Jim Thompson set his teeth hard. “Here, give me that basket,” and holding Davie fast by one arm, he strode off, first kicking Old Man Peters’s hat into a neighboring field where it landed in a bog.
“Mamsie—somebody’s coming, and he’s got a big bundle—how funny,” cried Polly, looking out of the window.

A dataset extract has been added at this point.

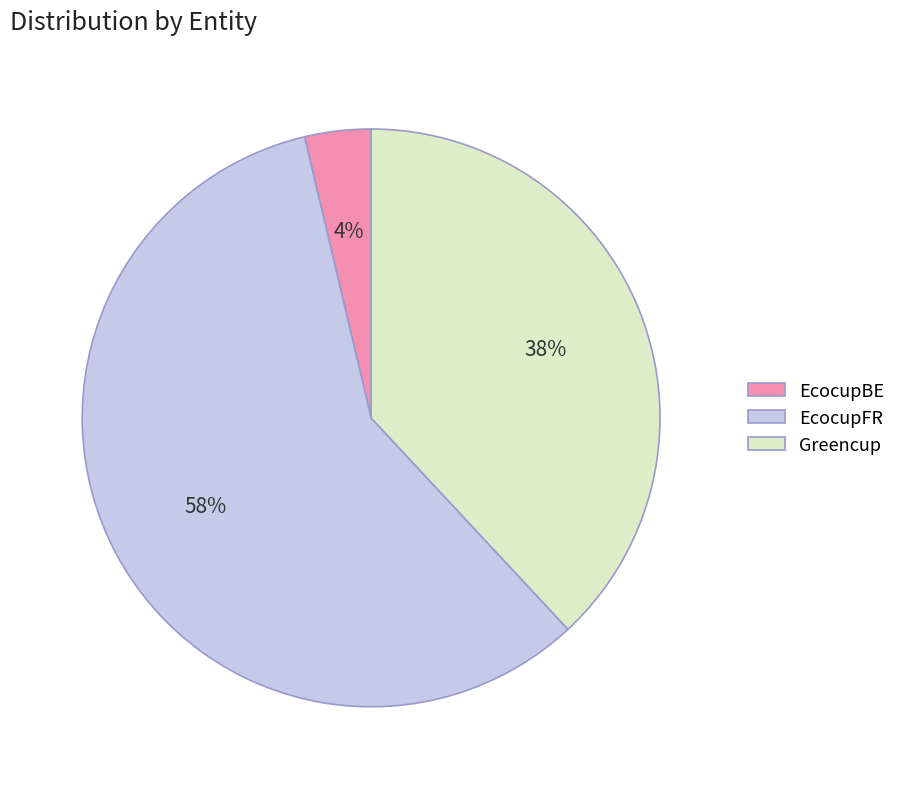

What is the largest slice in the pie chart?

EcocupFR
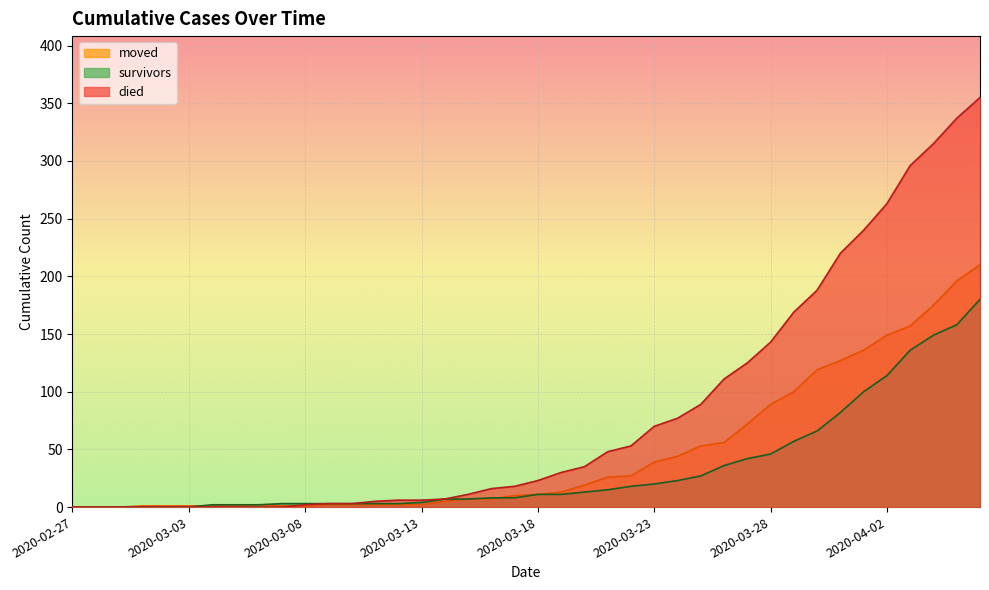

How many categories are shown in the chart?

40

“A pedlar, most likely,” said Mrs. Pepper, over in the window, trying to finish a coat to go back to Mr. Atkins at the store. The measles were making it extra hard to keep the wolf from the door.
“Well, he won’t sell anything here,” said Polly with a laugh, and running to the old green door. “Why—” as she flung it open.
It was all over in a minute, and Mrs. Pepper had her boy in her arms. Davie trying to say, “I’m not much hurt,” and Polly running for the camphor bottle, while Jim Thompson set down the basket on the floor, where it rolled over and out flew the “quince sass” from the protecting folds of the coat.